======== DATA TO EXAMINE ========

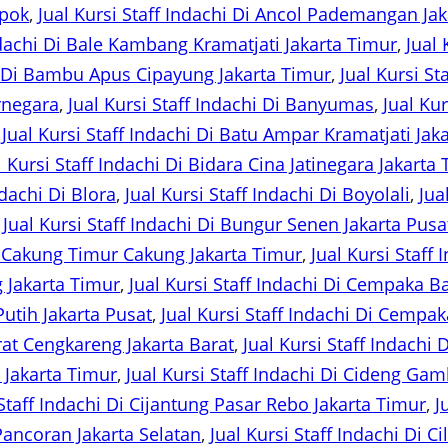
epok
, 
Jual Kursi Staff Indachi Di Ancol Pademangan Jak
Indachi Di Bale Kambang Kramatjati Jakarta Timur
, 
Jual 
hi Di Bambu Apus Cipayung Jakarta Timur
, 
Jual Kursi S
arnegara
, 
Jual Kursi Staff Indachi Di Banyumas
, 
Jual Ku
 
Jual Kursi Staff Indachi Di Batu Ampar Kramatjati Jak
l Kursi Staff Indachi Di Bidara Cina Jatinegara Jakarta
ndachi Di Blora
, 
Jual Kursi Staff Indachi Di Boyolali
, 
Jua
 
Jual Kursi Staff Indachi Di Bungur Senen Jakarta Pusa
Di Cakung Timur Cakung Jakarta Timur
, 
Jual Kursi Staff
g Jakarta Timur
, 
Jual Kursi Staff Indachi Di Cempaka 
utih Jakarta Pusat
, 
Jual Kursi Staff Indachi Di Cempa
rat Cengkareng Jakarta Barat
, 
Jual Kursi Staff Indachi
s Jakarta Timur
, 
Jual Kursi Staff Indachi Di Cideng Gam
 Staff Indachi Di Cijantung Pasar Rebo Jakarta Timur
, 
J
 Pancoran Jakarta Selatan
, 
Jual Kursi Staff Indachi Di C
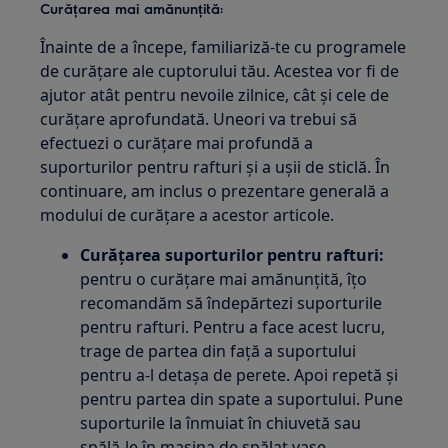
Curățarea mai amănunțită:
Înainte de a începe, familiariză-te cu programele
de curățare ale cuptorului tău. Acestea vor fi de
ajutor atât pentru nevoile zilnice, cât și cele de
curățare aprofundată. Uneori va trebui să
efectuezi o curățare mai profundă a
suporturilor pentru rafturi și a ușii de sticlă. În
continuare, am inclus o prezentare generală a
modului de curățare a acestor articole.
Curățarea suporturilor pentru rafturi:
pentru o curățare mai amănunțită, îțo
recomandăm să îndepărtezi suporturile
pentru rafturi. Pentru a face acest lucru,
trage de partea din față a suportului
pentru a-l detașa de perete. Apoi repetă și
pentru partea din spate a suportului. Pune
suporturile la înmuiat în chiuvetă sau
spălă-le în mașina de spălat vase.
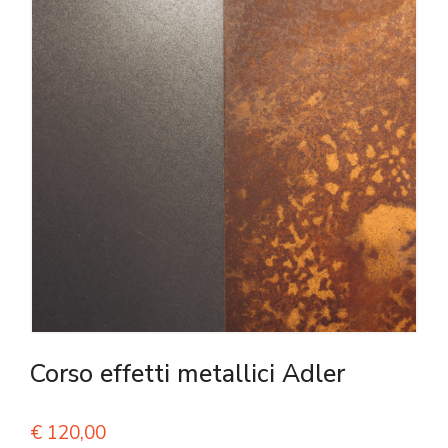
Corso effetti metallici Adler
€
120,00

========
======== DATA TO EXAMINE ========

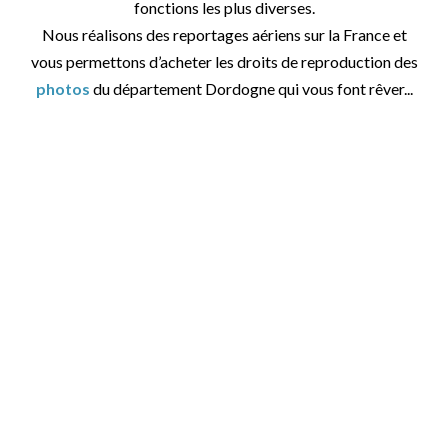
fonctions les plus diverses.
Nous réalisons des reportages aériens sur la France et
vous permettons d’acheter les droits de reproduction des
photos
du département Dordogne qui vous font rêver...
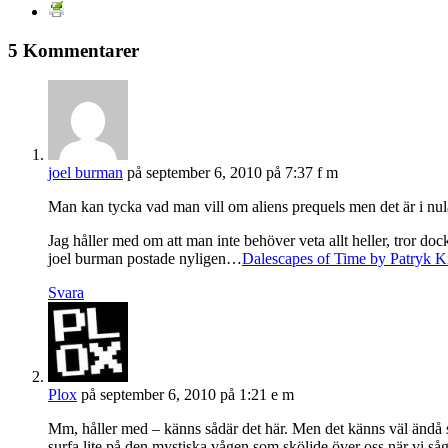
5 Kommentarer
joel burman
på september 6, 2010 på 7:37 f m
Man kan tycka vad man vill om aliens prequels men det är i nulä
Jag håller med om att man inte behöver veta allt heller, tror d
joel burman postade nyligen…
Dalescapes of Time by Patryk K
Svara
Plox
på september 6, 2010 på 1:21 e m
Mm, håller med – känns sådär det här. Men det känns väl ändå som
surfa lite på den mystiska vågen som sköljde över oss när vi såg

========
======== DATA TO EXAMINE ========

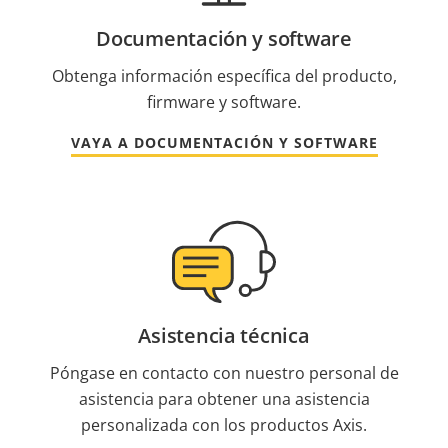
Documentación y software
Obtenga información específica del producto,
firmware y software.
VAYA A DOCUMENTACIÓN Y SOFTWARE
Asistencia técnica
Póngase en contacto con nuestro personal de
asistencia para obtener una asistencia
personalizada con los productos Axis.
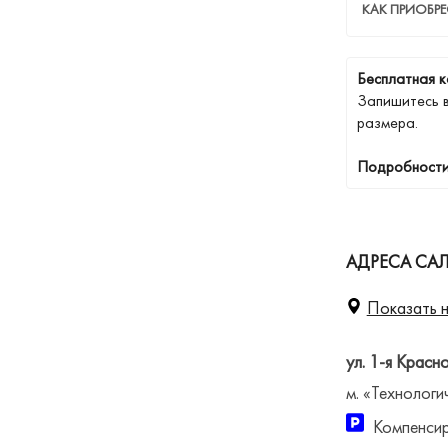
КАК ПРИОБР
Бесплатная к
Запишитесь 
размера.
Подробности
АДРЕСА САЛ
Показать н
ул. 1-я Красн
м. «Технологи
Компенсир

========

AIM OF THE TASK
List each line of the records above that contains the string "partea". Letter case matters.

EXERCISE RESULT
trage de partea din față a suportului
pentru partea din spate a suportului. Pune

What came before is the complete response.